The second half started with Monroe scoring on its first drive. With Shackleford and the passing attack working, the Dragons were able to knot the game up once again. The junior quarterback hit Jordan Gray for a 6-yard touchdown to make it 20-20 with 7:48 left in the third. Then late in the third, Monroe took its first lead with Greg Sizemore punching in a physical 18-yard run, but the pat failed, leaving the game at 26-20.

 

“We are physically built to be a power rushing team and since we’ve switched to that mindset, this week we had 450-plus yards, the point total went up,” Rocha said. “It was up last week, and it’s up again this week. The kids are comfortable in this and it takes the decisions out of their hands, puts it ours for play calling and the kids are doing a great job with the execution.”

 

Madison scored twice from there to reclaim the lead. After Isaiah Smith set up first and goal from the 1-yard line on a nice screen pass from Chris Smith, the latter punched in a 1-yard keeper, and with a successful PAT the Mountaineers had a 27-26 lead with 7:30 to play.

 

“It went back-and-forth and that’s the way you’d expect this game to play out,” Dean said. “It just hurts that we came up just one play short, especially with all the offense we had behind us.

 

Monroe had one last scoring drive in it, and again with Mallory doing the gritty work early.

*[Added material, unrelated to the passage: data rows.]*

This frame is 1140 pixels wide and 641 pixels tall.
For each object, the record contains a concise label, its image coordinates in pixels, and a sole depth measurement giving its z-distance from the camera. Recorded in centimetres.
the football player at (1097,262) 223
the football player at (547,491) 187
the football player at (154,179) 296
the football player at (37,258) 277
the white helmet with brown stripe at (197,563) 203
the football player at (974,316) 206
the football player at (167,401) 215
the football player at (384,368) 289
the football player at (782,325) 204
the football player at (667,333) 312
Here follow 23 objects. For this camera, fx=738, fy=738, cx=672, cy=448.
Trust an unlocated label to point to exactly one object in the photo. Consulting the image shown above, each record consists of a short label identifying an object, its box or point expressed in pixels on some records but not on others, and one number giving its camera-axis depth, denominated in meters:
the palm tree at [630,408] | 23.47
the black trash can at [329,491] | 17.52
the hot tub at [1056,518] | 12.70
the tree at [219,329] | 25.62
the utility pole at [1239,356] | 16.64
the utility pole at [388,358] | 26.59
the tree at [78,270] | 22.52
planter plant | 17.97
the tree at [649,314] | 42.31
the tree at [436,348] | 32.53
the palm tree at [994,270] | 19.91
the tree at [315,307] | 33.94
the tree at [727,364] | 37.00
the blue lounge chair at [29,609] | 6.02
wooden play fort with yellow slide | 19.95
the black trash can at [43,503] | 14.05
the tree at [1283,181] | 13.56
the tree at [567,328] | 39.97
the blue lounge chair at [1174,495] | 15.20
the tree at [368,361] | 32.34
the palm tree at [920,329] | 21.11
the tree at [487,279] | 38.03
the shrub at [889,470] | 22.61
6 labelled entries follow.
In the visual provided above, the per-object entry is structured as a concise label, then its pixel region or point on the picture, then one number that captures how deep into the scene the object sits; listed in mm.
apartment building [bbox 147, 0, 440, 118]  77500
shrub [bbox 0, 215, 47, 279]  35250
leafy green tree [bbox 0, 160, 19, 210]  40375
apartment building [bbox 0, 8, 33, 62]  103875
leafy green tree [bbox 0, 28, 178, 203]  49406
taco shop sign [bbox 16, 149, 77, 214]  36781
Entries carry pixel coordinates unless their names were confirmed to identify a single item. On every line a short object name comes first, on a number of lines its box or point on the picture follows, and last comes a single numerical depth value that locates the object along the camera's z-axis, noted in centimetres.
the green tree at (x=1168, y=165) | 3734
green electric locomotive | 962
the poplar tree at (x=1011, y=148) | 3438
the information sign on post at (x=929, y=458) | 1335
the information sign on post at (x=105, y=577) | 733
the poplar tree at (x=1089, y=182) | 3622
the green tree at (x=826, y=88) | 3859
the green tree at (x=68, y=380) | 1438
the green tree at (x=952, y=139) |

From 15 yards out, Monroe gave the ball to Anthony Pritchett who went untouched to the endzone on an outside run to give the Dragons a 32-26 advantage.

 

The Mountaineers had five minutes to play with and they worked their way into Monroe territory, getting into the redzone. On fourth and one, Madison went to Chris Smith on an edge run, but he was stopped just an inch short of the first down, requiring a dramatic measurement. Then with less than 30 seconds to play, Monroe faced fourth and four on its short side of midfield. It was there that Mallory put one last mark on the game, getting the first down to kill the clock.

 

“It’s a great win,” Mallory said. “It’s homecoming, we’re playing against our biggest rival. It was just a great feeling. We’ve got a good offensive line, a great full back and it makes it easy to run behind for easy yards and so I can’t take too much credit. If they don’t block, I don’t get the yards.”

 

As for the call on fourth down, Rocha put it on his players.

 

“Man did I struggle with that,” Rocha said. “I turned to them on the sidelines and said, ‘Do you want this game?’ They said ‘Yes.’ And I said ‘Can you get this first down.’ They said ‘Yes’. It was on them.”

 

On the night Mallory finished with 25 carries for 210 yards and three touchdowns. Isaiah Smith had 238 yards rushing 25 carries.

 

Monroe (1-6) heads to Central next while Madison (2-5) hosts to Strasburg.